▶ **Brano**:
===

Travaglio, o il giustizialismo calzaturiero che tifa Saviano
Due pagine due, firmate da Marco Travaglio e introdotte dalla sobria testatina “Parole e fango”, hanno ragguagliato ieri i lettori del Fatto quotidiano sui vili attacchi all'autore di “Gomorra”, Roberto Saviano, bersagliato da critiche che “piovono anche da sinistra”. Travaglio è indignato (la cosa, com'è noto, gli riesce benissimo), per gli appunti che arrivano – nel merito e sul metodo dell'operazione culturale rappresentata da “Gomorra” – dal sociologo Alessandro Dal Lago.
Due pagine due, firmate da Marco Travaglio e introdotte dalla sobria testatina “Parole e fango”, hanno ragguagliato ieri i lettori del Fatto quotidiano sui vili attacchi all'autore di “Gomorra”, Roberto Saviano, bersagliato da critiche che “piovono anche da sinistra”. Travaglio è indignato (la cosa, com'è noto, gli riesce benissimo), per gli appunti che arrivano – nel merito e sul metodo dell'operazione culturale rappresentata da “Gomorra” – dal sociologo Alessandro Dal Lago. Uomo di sinistra, collaboratore del manifesto e autore di “Eroi di carta. Il caso Gomorra e altre epopee” (manifestolibri), ancora costretto a ribadire sul manifesto che la sua intenzione non è quella di insultare Saviano, ma di riflettere, attraverso l'analisi del “caso Gomorra”, “sul significato dell'eroismo in una cultura governata dai media (in cui rientrano, appunto, anche i bestseller letterari)”.

===

▶ **Dati grezzi**:

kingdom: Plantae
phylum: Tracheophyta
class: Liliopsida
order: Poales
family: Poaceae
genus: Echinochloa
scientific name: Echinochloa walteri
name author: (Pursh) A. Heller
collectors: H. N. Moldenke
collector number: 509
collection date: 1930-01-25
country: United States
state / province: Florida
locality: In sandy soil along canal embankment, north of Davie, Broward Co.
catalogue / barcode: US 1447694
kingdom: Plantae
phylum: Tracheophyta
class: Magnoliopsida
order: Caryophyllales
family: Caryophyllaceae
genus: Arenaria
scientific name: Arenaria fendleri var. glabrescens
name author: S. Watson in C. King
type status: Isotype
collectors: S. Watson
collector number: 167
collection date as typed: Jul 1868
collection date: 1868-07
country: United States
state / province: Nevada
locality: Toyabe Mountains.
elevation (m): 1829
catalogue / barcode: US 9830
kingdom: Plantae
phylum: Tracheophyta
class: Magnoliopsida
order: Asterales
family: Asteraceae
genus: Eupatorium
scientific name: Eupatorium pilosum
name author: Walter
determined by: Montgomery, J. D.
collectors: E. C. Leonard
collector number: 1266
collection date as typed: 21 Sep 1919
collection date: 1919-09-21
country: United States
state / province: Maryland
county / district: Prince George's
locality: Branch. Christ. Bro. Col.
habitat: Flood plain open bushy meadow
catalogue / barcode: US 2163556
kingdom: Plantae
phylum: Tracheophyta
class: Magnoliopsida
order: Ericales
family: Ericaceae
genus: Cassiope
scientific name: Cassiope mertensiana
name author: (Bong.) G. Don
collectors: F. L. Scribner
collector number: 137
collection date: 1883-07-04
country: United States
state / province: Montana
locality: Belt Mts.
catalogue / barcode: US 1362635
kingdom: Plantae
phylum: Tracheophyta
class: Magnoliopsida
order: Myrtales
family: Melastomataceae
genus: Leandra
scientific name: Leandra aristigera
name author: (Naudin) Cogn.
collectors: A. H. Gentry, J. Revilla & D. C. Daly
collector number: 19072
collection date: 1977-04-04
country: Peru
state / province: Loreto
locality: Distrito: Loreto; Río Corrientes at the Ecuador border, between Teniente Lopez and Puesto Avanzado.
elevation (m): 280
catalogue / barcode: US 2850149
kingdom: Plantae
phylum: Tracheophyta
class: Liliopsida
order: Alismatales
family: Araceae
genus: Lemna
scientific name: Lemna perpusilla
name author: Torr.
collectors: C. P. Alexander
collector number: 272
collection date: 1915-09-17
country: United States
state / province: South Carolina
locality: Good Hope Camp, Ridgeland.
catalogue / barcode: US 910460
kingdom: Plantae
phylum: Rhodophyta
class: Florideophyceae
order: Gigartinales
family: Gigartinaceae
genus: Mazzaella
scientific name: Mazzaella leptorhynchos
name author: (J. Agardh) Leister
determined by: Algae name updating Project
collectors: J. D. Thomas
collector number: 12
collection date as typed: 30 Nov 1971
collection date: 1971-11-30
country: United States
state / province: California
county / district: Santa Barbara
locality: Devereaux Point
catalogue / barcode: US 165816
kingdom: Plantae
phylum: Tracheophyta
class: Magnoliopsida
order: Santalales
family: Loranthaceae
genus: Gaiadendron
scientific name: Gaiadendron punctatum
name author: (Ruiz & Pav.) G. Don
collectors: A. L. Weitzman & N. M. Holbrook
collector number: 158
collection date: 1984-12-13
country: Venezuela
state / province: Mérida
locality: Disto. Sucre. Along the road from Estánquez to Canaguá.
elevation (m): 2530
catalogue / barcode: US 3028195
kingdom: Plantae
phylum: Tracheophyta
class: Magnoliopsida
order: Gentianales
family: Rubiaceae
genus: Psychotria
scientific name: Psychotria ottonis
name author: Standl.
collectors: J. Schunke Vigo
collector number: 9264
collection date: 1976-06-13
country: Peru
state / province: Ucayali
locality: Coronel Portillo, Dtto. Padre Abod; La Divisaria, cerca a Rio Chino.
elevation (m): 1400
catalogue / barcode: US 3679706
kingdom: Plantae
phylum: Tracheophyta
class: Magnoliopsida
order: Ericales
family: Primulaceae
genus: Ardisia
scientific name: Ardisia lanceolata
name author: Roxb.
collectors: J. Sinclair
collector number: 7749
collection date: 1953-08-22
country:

===

▶ **Cose da fare**:
1/ Nel brano, quale testatina introduce le due pagine firmate da Marco Travaglio?
2/ Ricopia senza modifiche, nei record, il tratto che va dalla riga contenente "phylum: Rhodophyta" fino alla fine dei record, estremi inclusi.

▶ **Risposte complete**:
1/ La testatina è «Parole e fango».

2/
phylum: Rhodophyta
class: Florideophyceae
order: Gigartinales
family: Gigartinaceae
genus: Mazzaella
scientific name: Mazzaella leptorhynchos
name author: (J. Agardh) Leister
determined by: Algae name updating Project
collectors: J. D. Thomas
collector number: 12
collection date as typed: 30 Nov 1971
collection date: 1971-11-30
country: United States
state / province: California
county / district: Santa Barbara
locality: Devereaux Point
catalogue / barcode: US 165816
kingdom: Plantae
phylum: Tracheophyta
class: Magnoliopsida
order: Santalales
family: Loranthaceae
genus: Gaiadendron
scientific name: Gaiadendron punctatum
name author: (Ruiz & Pav.) G. Don
collectors: A. L. Weitzman & N. M. Holbrook
collector number: 158
collection date: 1984-12-13
country: Venezuela
state / province: Mérida
locality: Disto. Sucre. Along the road from Estánquez to Canaguá.
elevation (m): 2530
catalogue / barcode: US 3028195
kingdom: Plantae
phylum: Tracheophyta
class: Magnoliopsida
order: Gentianales
family: Rubiaceae
genus: Psychotria
scientific name: Psychotria ottonis
name author: Standl.
collectors: J. Schunke Vigo
collector number: 9264
collection date: 1976-06-13
country: Peru
state / province: Ucayali
locality: Coronel Portillo, Dtto. Padre Abod; La Divisaria, cerca a Rio Chino.
elevation (m): 1400
catalogue / barcode: US 3679706
kingdom: Plantae
phylum: Tracheophyta
class: Magnoliopsida
order: Ericales
family: Primulaceae
genus: Ardisia
scientific name: Ardisia lanceolata
name author: Roxb.
collectors: J. Sinclair
collector number: 7749
collection date: 1953-08-22
country:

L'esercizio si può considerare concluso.